++++ Text section
Maximal energy transport through disordered media

Disordered media, such as fog and fine powders, scatter light in random directions, so that only a small fraction of incident light is transmitted. The randomness would seem to prevent any control over light propagation through the medium. However, a disordered medium is still a linear system, regardless of the degree of disorder. When two incident waves propagate simultaneously through the medium, the total transmitted wave is just the sum of the two transmitted waves. Therefore, the input-output response of a disordered medium can be described by a so-called transmission matrix, which relates free modes at the input to those at the output.

Random matrix theory developed in the 1980s suggests that a particular incident wave with a specific pattern can propagate through a disordered medium without undergoing any loss.¹ Mathematically, this special wave is the eigenvector of the transmission matrix with maximum eigenvalue and is often called the open eigenchannel. The high transmittance of the open eigenchannel is due to strong constructive interference of scattered waves at the opposite side of the medium.

In spite of recent technical advances in wavefront sensing and recording, the injection of waves into single eigenchannels has not been realized experimentally. Coupling waves into unique eigenchannels is difficult because of two stringent requirements. First, the transmission matrix of the disordered medium must be recorded in a relatively short time. Second, the eigenchannels of highly complicated wavefronts derived from the measured matrix should be precisely realized in the experiment. We have overcome these difficulties in our experimental study.²

For the measurement of a transmission matrix, we generated a set of plane waves that spanned all possible incident angles, which we characterized by two angles (θ_ξ, θ_η) that corresponded to two orthogonal directions (ξ, η) in the input plane. For each incident angle, we measured the complex field as a function of the spatial coordinates ξ and η, see Figure 1(a). We then introduced a disordered medium and recorded the transmission as a function of a second set of spatial coordinates, x and y, defined on the output plane. Figure 1(b) shows a few representative phase maps of the transmitted waves for different incident angles. From the two sets of complex field maps, we constructed a transmission matrix T. The amplitude and phase of the transmission matrix are shown in Figure 1(c) and 1(d), respectively. If there were no disordered medium, the matrix would be diagonal. In a disordered medium, however, multiple scattering processes cause the incident beam to spread, thereby generating non-zero off-diagonal elements. In order to acquire the transmission eigenchannels and their corresponding transmission eigenvalues, we performed singular value decomposition for the constructed transmission matrix. Specifically, we factorized the transmission matrix into T=UΣV^*, where Σ is a rectangular diagonal matrix with nonnegative real numbers on the diagonal called singular values, while V and U are unitary matrices whose columns are the transmission eigenchannels at input and output plane, respectively. The V^* denotes the conjugate transpose of the matrix V.
++++++++
_Things to do_:
1 > Copy the article on disordered media starting at "Maximal energy transport" and ending at "at the output.", swapping "fog" for "smoke".
2 > Write the next part of the article on disordered media, picking up after its last sentence.
The data that comes next is separate material from the article on disordered media.
++++ Data section
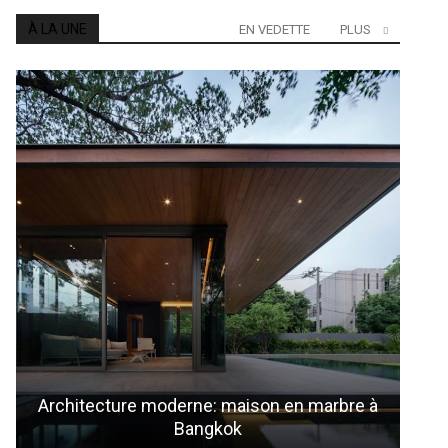
À LA UNE
EN VEDETTE
PLUS
Architecture moderne: maison en marbre à
Un
Bangkok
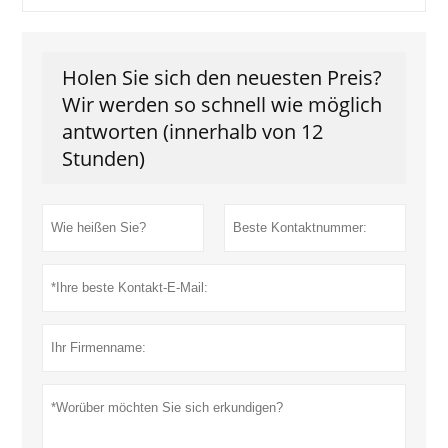
Holen Sie sich den neuesten Preis?
Wir werden so schnell wie möglich
antworten (innerhalb von 12
Stunden)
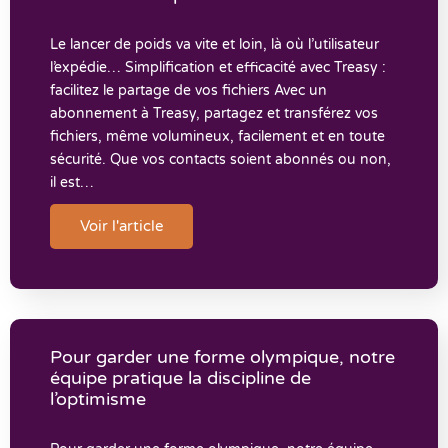
Le lancer de poids va vite et loin, là où l’utilisateur
l’expédie… Simplification et efficacité avec Treasy :
facilitez le partage de vos fichiers Avec un
abonnement à Treasy, partagez et transférez vos
fichiers, même volumineux, facilement et en toute
sécurité. Que vos contacts soient abonnés ou non,
il est…
Voir l'article
Pour garder une forme olympique, notre
équipe pratique la discipline de
l’optimisme​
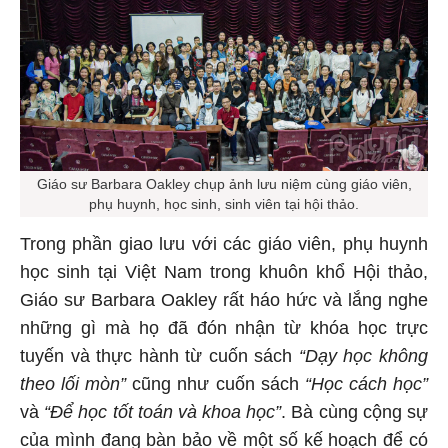
Giáo sư Barbara Oakley chụp ảnh lưu niệm cùng giáo viên,
phụ huynh, học sinh, sinh viên tại hội thảo.
Trong phần giao lưu với các giáo viên, phụ huynh
học sinh tại Việt Nam trong khuôn khổ Hội thảo,
Giáo sư Barbara Oakley rất háo hức và lắng nghe
những gì mà họ đã đón nhận từ khóa học trực
tuyến và thực hành từ cuốn sách
“Dạy học không
theo lối mòn”
cũng như cuốn sách
“Học cách học”
và
“Để học tốt toán và khoa học”
. Bà cùng cộng sự
của mình đang bàn bảo về một số kế hoạch để có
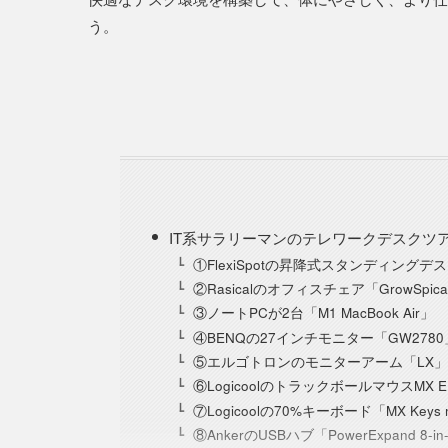
う。
IT系サラリーマンのテレワークデスクツ
①FlexiSpotの昇降式スタンディングデス
②Rasicalのオフィスチェア「GrowSpica
③ノートPCが2台「M1 MacBook Air」
④BENQの27インチモニター「GW2780
⑤エルゴトロンのモニターアーム「LX」
⑥LogicoolのトラックボールマウスMX E
⑦Logicoolの70%キーボード「MX Keys m
⑧AnkerのUSBハブ「PowerExpand 8-in-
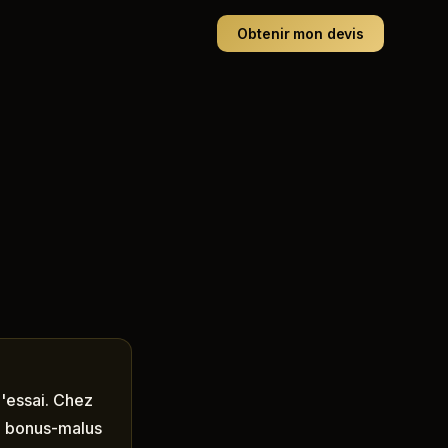
Obtenir mon devis
l'essai. Chez
le bonus-malus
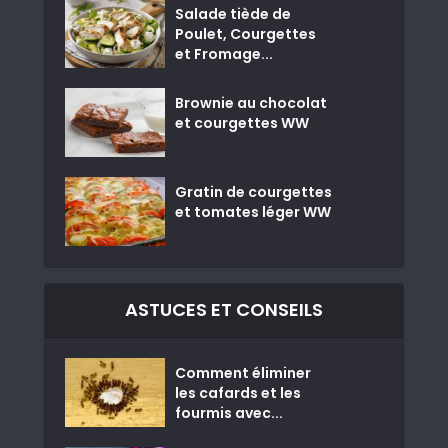
Salade tiède de
Poulet, Courgettes
et Fromage...
Brownie au chocolat
et courgettes WW
Gratin de courgettes
et tomates léger WW
ASTUCES ET CONSEILS
Comment éliminer
les cafards et les
fourmis avec...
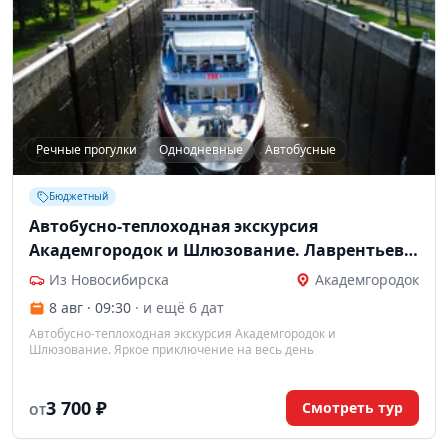
Речные прогулки
Однодневные
Автобусные
Бюджетный
Автобусно-теплоходная экскурсия
Академгородок и Шлюзование. Лаврентьев
тур
Из Новосибирска
Академгородок
8 авг · 09:30
· и ещё 6 дат
Автобусно-теплоходная экскурсия Академгородок и
Шлюзование. Яркое приключение на весь день
3 700 ₽
Смотреть тур
ОТ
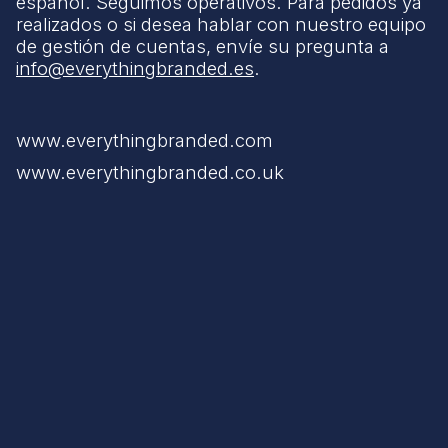
español. Seguimos operativos. Para pedidos ya
realizados o si desea hablar con nuestro equipo
de gestión de cuentas, envíe su pregunta a
info@everythingbranded.es
.
www.everythingbranded.com
www.everythingbranded.co.uk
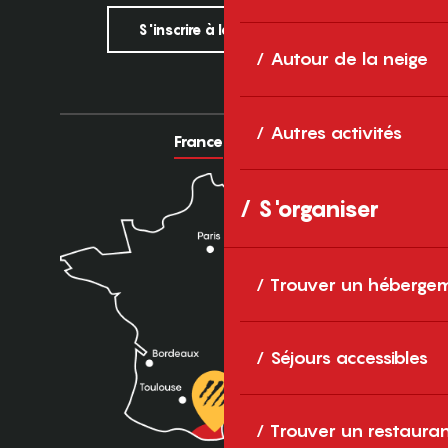
S'inscrire à la newsletter
Autour de la neige
Autres activités
France
Europe
S'organiser
Trouver un héberge
Séjours accessibles
Trouver un restaura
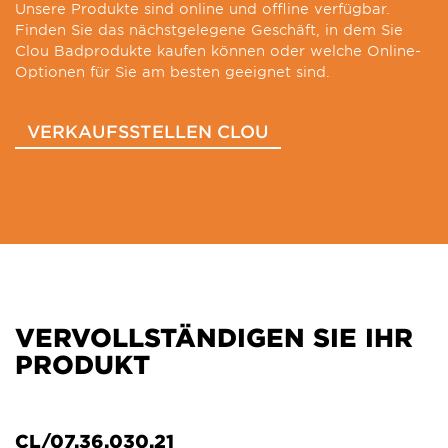
Unsere Produkte sind online und offline verfügbar.
Finden Sie das nächstgelegene Geschäft, in dem Sie
Clou Badprodukte kaufen können oder welche Online-
Optionen für Sie am besten geeignet sind.
VERKAUFSSTELLEN CLOU
VERVOLLSTÄNDIGEN SIE IHR
PRODUKT
CL/07.36.030.21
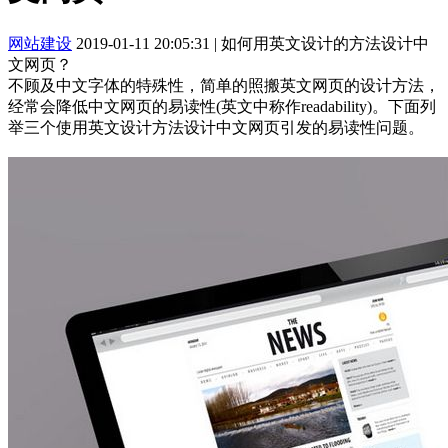
网站建设
2019-01-11 20:05:31
|
如何用英文设计的方法设计中
文网页？
不顾及中文字体的特殊性，简单的照搬英文网页的设计方法，
经常会降低中文网页的易读性(英文中称作readability)。下面列
举三个使用英文设计方法设计中文网页引发的易读性问题。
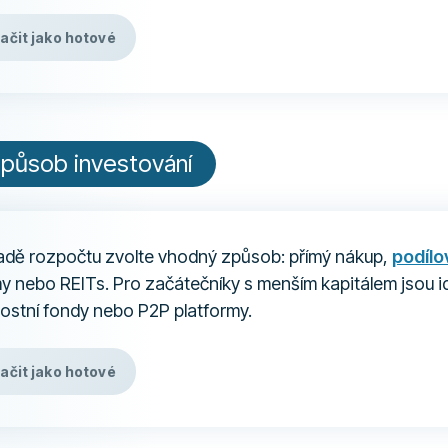
ačit jako hotové
působ investování
adě rozpočtu zvolte vhodný způsob: přímý nákup,
podílo
y nebo REITs. Pro začátečníky s menším kapitálem jsou id
ostní fondy nebo P2P platformy.
ačit jako hotové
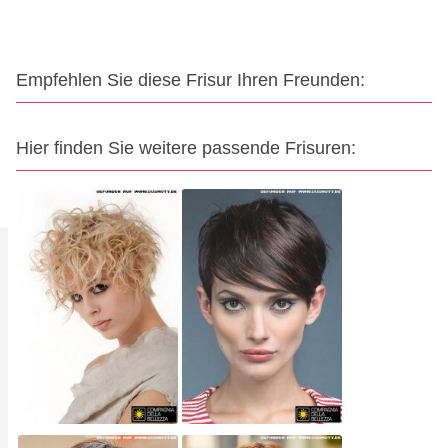
Empfehlen Sie diese Frisur Ihren Freunden:
Hier finden Sie weitere passende Frisuren:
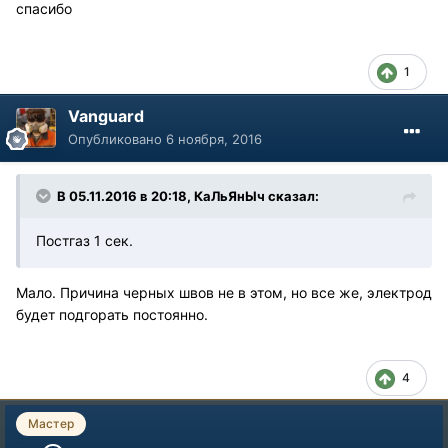
спасибо
1
Vanguard
Опубликовано
6 ноября, 2016
В 05.11.2016 в 20:18, КаЛьЯнЫч сказал:
Постгаз 1 сек.
Мало. Причина черных швов не в этом, но все же, электрод
будет подгорать постоянно.
4
Мастер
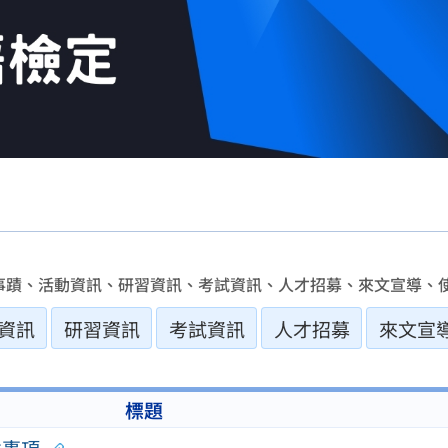
事蹟、活動資訊、研習資訊、考試資訊、人才招募、來文宣導、使
資訊
研習資訊
考試資訊
人才招募
來文宣
標題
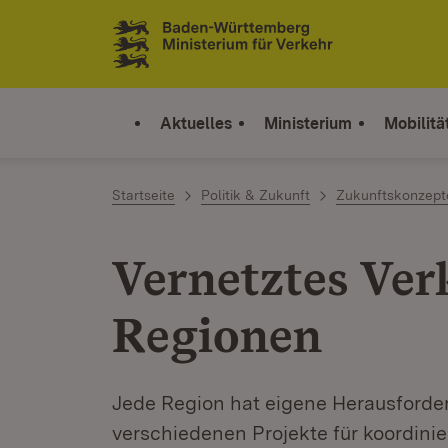
Zum Inhalt springen
Link zur Startseite
Aktuelles
Ministerium
Mobilitä
Startseite
Politik & Zukunft
Zukunftskonzept
Vernetztes Ver
Regionen
Jede Region hat eigene Herausforde
verschiedenen Projekte für koordini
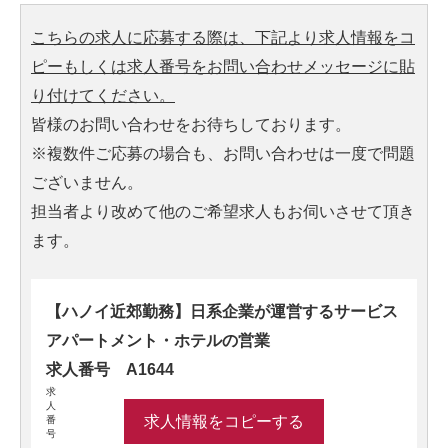
こちらの求人に応募する際は、下記より求人情報をコ
ピーもしくは求人番号をお問い合わせメッセージに貼
り付けてください。
皆様のお問い合わせをお待ちしております。
※複数件ご応募の場合も、お問い合わせは一度で問題
ございません。
担当者より改めて他のご希望求人もお伺いさせて頂き
ます。
【ハノイ近郊勤務】日系企業が運営するサービス
アパートメント・ホテルの営業
求人番号 A1644
求
人
求人情報をコピーする
番
号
++++++++
_Your responses_:
1 >
Maximal energy transport through disordered media

Disordered media, such as smoke and fine powders, scatter light in random directions, so that only a small fraction of incident light is transmitted. The randomness would seem to prevent any control over light propagation through the medium. However, a disordered medium is still a linear system, regardless of the degree of disorder. When two incident waves propagate simultaneously through the medium, the total transmitted wave is just the sum of the two transmitted waves. Therefore, the input-output response of a disordered medium can be described by a so-called transmission matrix, which relates free modes at the input to those at the output.

2 >
Figure 1. Construction of a transmission matrix for a disordered medium. (a) The recorded phase along the input plane (ξ, η) for plane waves with different incident angles (θ_ξ, θ_η) in the absence of a disordered medium. Scale bar, 10μm. (b) The measured phase at the output plane (x, y) for transmitted waves through a disordered medium as a function of incident angle. (c) Amplitude (in arbitrary units) of the transmission matrix constructed from the input and output waves in (a) and (b). (d) Phase (in radians) of the transmission matrix. Note that the color bar here also applies to the phase maps in (a) and (b).

Although we acquired the eigenchannels from the measured transmission matrix, it is important to implement each eigenchannel in the experiment to verify whether it truly exhibits enhanced (or reduced) transmission, in accordance with its eigenvalue. By using a spatial light modulator (SLM), we could experimentally generate an optical wave corresponding to a given eigenchannel. The SLM in our experiment operated in a phase-only mode, so in order to implement spatial variations in the wave amplitude, we applied a method in which multiple SLM pixels are combined into a single pixel at the target plane.³

We sent SLM-generated eigenchannels into the disordered medium and then captured the complex field map at the output plane. Figure 2(b) shows the transmission image from the first eigenchannel (the one with the largest eigenvalue), which can be compared to the output from an uncontrolled wave (plane wave) in Figure 2(a). The enhancement factor, which is defined as the ratio of the transmittance of the first eigenchannel to that of the uncontrolled wave, was 2.8 for this particular disordered medium sample. We repeated the same experiment for more than 20 different samples and observed that the transmission enhancement was highly reproducible in each case. The enhancement factor varies somewhat from sample to sample, typically in the range of 2 to 4.

Figure 2. Transmitted images of (a) the uncontrolled wave and (b) the first eigenchannel through a disordered medium.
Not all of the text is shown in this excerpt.